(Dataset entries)
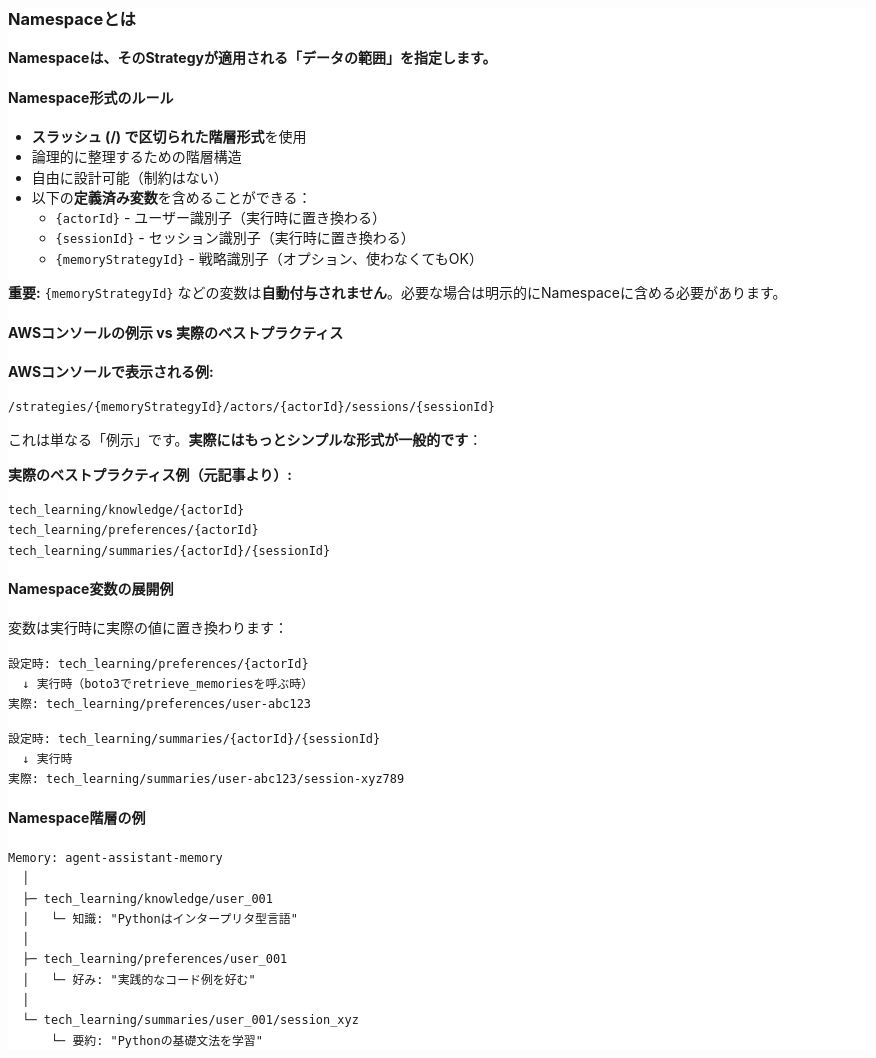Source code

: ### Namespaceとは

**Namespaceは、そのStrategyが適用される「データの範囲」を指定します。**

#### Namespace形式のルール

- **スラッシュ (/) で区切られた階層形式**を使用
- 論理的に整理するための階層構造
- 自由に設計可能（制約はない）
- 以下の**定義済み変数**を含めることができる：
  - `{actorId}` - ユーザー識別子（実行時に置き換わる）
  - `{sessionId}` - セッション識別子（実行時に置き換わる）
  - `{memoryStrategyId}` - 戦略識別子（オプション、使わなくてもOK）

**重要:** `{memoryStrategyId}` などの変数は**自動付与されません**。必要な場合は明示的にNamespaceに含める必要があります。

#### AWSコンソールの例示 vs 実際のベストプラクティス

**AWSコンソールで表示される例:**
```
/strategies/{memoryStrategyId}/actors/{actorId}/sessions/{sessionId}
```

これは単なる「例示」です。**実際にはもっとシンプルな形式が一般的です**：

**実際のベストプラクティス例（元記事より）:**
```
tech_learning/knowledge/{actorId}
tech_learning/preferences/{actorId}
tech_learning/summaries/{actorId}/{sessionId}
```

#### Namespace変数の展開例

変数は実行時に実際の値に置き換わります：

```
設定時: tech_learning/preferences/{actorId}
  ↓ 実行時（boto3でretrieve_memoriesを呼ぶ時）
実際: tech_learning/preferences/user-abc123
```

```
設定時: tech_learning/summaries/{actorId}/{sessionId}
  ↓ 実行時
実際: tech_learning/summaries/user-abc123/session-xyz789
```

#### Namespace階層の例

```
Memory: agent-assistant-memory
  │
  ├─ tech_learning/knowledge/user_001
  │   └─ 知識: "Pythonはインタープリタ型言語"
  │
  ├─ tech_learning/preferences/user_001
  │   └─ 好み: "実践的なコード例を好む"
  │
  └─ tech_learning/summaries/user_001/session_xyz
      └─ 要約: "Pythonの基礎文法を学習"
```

*EXERCISE DESCRIPTION*. Omit the pictures, then give all the lines above again exactly.

*RESPONSE TO THIS EXERCISE*.
Source code

: ### Namespaceとは

**Namespaceは、そのStrategyが適用される「データの範囲」を指定します。**

#### Namespace形式のルール

- **スラッシュ (/) で区切られた階層形式**を使用
- 論理的に整理するための階層構造
- 自由に設計可能（制約はない）
- 以下の**定義済み変数**を含めることができる：
  - `{actorId}` - ユーザー識別子（実行時に置き換わる）
  - `{sessionId}` - セッション識別子（実行時に置き換わる）
  - `{memoryStrategyId}` - 戦略識別子（オプション、使わなくてもOK）

**重要:** `{memoryStrategyId}` などの変数は**自動付与されません**。必要な場合は明示的にNamespaceに含める必要があります。

#### AWSコンソールの例示 vs 実際のベストプラクティス

**AWSコンソールで表示される例:**
```
/strategies/{memoryStrategyId}/actors/{actorId}/sessions/{sessionId}
```

これは単なる「例示」です。**実際にはもっとシンプルな形式が一般的です**：

**実際のベストプラクティス例（元記事より）:**
```
tech_learning/knowledge/{actorId}
tech_learning/preferences/{actorId}
tech_learning/summaries/{actorId}/{sessionId}
```

#### Namespace変数の展開例

変数は実行時に実際の値に置き換わります：

```
設定時: tech_learning/preferences/{actorId}
  ↓ 実行時（boto3でretrieve_memoriesを呼ぶ時）
実際: tech_learning/preferences/user-abc123
```

```
設定時: tech_learning/summaries/{actorId}/{sessionId}
  ↓ 実行時
実際: tech_learning/summaries/user-abc123/session-xyz789
```

#### Namespace階層の例

```
Memory: agent-assistant-memory
  │
  ├─ tech_learning/knowledge/user_001
  │   └─ 知識: "Pythonはインタープリタ型言語"
  │
  ├─ tech_learning/preferences/user_001
  │   └─ 好み: "実践的なコード例を好む"
  │
  └─ tech_learning/summaries/user_001/session_xyz
      └─ 要約: "Pythonの基礎文法を学習"
```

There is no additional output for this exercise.